_YOUR INSTRUCTIONS_
Reproduce exactly the lines below from the one containing "71 179 2616" through the one containing "262 72 14925", including both, and nothing else.

Collected data:
+ + +
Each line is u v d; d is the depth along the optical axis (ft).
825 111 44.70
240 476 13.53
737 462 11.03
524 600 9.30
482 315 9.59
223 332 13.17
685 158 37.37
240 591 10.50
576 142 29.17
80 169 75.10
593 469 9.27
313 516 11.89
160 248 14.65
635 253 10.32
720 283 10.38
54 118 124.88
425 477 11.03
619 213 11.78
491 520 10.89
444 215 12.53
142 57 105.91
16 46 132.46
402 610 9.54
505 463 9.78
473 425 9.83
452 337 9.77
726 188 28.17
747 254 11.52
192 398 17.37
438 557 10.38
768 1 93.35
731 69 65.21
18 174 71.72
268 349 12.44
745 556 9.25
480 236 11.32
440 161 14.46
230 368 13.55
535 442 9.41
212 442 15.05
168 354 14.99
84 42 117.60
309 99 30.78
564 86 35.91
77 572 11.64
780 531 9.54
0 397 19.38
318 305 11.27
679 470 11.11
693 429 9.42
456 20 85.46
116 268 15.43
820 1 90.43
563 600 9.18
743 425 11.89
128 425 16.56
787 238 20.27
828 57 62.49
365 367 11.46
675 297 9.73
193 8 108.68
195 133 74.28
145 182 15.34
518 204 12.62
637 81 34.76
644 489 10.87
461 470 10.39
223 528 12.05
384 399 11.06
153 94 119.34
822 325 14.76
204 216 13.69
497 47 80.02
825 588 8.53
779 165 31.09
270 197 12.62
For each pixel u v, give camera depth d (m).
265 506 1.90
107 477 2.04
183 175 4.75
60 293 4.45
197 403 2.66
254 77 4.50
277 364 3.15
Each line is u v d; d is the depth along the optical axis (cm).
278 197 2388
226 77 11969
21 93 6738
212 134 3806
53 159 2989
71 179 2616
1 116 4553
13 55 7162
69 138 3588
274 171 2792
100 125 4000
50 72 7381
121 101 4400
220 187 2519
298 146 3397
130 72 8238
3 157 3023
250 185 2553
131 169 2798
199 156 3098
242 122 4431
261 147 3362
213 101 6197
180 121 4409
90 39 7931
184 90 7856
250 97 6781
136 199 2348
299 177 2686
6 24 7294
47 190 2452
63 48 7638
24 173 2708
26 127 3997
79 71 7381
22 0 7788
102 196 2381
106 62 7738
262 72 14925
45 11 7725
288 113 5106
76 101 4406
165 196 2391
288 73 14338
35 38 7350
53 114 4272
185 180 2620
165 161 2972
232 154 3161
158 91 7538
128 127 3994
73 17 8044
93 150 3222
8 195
+ + +
_TASK OUTPUT_
71 179 2616
1 116 4553
13 55 7162
69 138 3588
274 171 2792
100 125 4000
50 72 7381
121 101 4400
220 187 2519
298 146 3397
130 72 8238
3 157 3023
250 185 2553
131 169 2798
199 156 3098
242 122 4431
261 147 3362
213 101 6197
180 121 4409
90 39 7931
184 90 7856
250 97 6781
136 199 2348
299 177 2686
6 24 7294
47 190 2452
63 48 7638
24 173 2708
26 127 3997
79 71 7381
22 0 7788
102 196 2381
106 62 7738
262 72 14925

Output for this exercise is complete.